En 2016, la Trousse avait mis le nez dans les poubelles des grandes surfaces corréziennes pour voir si la loi anti-gaspillage alimentaire qui venait d’être promulguée était bien appliquée (cf trousse n° 13). Cette fois-ci, c’est le non-alimentaire qui nous a intéressés.
Le 4 juin dernier, le premier ministre a annoncé que « la destruction des produits invendus non alimentaires, tels que les vêtements, l’électroménager, les produits d’hygiène ou de beauté, sera interdite en France d’ici deux à quatre ans ».
Cette déclaration fait suite à la pression croissante de nombreuses associations, choquées d’apprendre que de grandes enseignes détruisent chaque année plusieurs tonnes de vêtements neufs invendus plutôt que de les donner ou même les recycler (douze tonnes par an pour H§M).
« C’est un gaspillage qui choque l’entendement, [qui est] scandaleux », a déclaré Édouard Philippe, aux côtés de la secrétaire d’État auprès du ministre de la Transition écologique, Brune Poirson, puisque c’est elle qui prépare le projet de loi. Or dans sa déclaration de début juin, le premier ministre ajoute : « Notre idée, ce n’est pas de contraindre ou d’imposer, mais d’accompagner les entreprises dans la gestion de leurs stocks, de leur production, du recyclage de leurs produits, […] faire en sorte que nous passions à une étape nouvelle de notre fonctionnement économique. »

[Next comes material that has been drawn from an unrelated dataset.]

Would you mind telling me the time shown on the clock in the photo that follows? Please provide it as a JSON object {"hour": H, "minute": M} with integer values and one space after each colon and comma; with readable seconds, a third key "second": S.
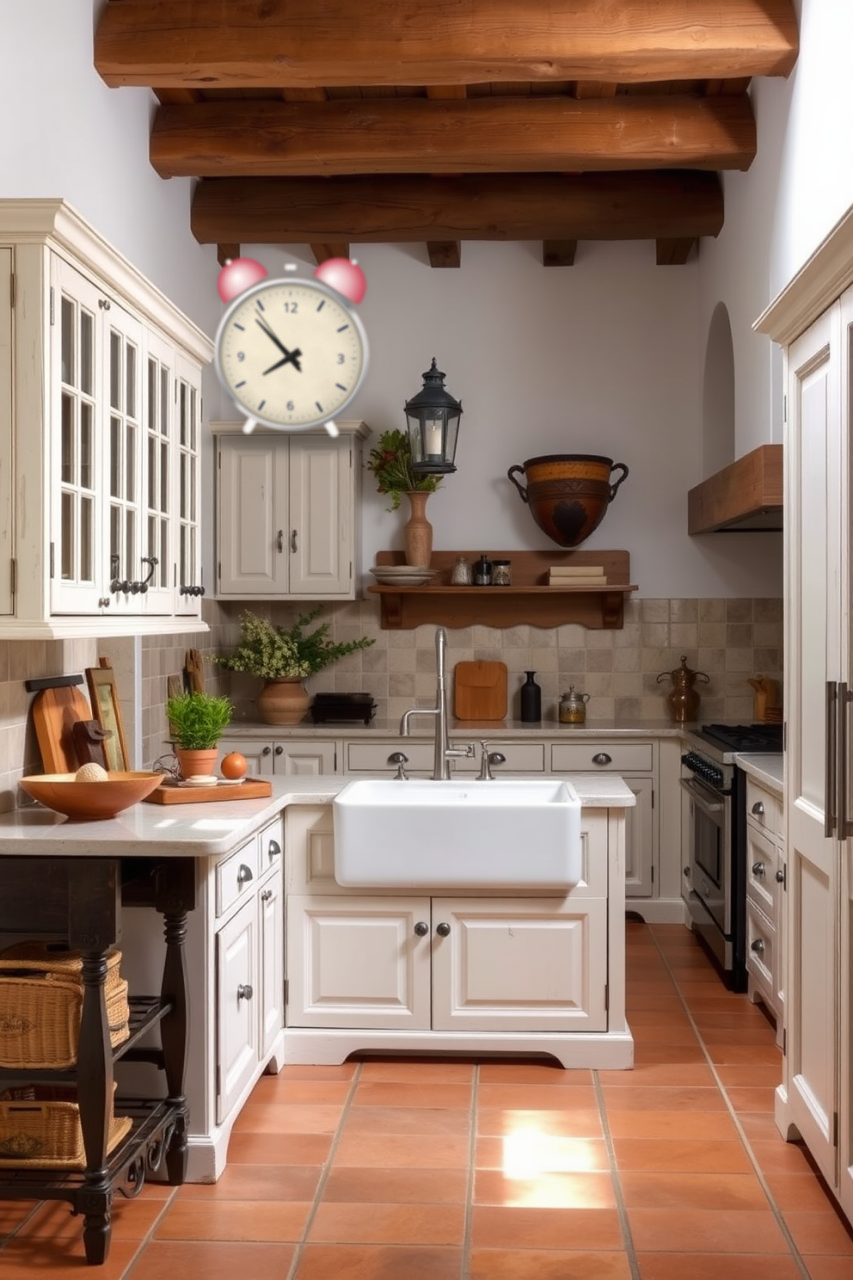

Pas de contraindre ou d’imposer ? Pincez-moi, je rêve… Et comment Édouard pense-t-il pouvoir imposer à ces entreprises (à l’oppposé du philanthropisme, faut-il le rappeler) de dédier des heures à perte pour trier, stocker, contacter les associations, gérer et financer les transports ? Comment sans bâton conséquent ?
Nous sommes allés questionner quelques grandes enseignes présentes à Tulle et Brive, afin de savoir quelles sont leurs pratiques actuelles en terme de gestion des invendus.
De manière générale, les employés et gérants de magasin rencontrés nous ont dit avoir très peu d’invendus et quasiment aucune destruction. Leur objectif étant de vendre à tout prix afin de se faire une marge, même minime, tous pratiquent les prix cassés. à Cash converter, tout finit par partir, même la vieille console has-been, du moment que le prix soit bas. Seuls les livres et DVD finissent parfois par aller au rebut, direction déchetterie. à Décathlon, King Jouet, Darty, même discours ; on casse les prix, on ressort d’anciens invendus lors des soldes, et tout finit par se vendre.
Aucune destruction à Casa Tulle non plus, chez qui par contre les gérants n’ont aucune marge décisionnelle quant aux réductions à opérer sur les prix. Si ça ne se vend pas, on stocke et on ressort l’année suivante, pour les soldes ; sauf que les réductions opérées sont tellement minimes que le magasin vend de moins en moins et les stocks augmentent. Mais pas l’espace de stockage, avec des piles d’invendus qui s’accumulent dangereusement et dépriment les employés.
Pour les vêtements, c’est un peu différent : à H§M, du pareil au même, ou encore la Halle aux vêtements où les vendeuses font repartir les stocks d’invendus vers la maison mère, sans savoir ce qu’ils deviennent. Et la Trousse n’a pas les moyens humains d’aller enquêter auprès de ces grandes enseignes.
Lors de notre road movie poubellistique de 2016, nous avions constaté que le compostage des invendus indiqué par la loi n’était pas appliqué, les containers dévoilant des kilos de produits périmés encore dans leurs emballages. Or il n’y avait personne pour taper sur les doigts des directeurs de supermarchés. Il semble probable qu’il n’y ait pas plus d’émissaire mandaté par l’état cette fois-ci pour vérifier la bonne application de la nouvelle loi.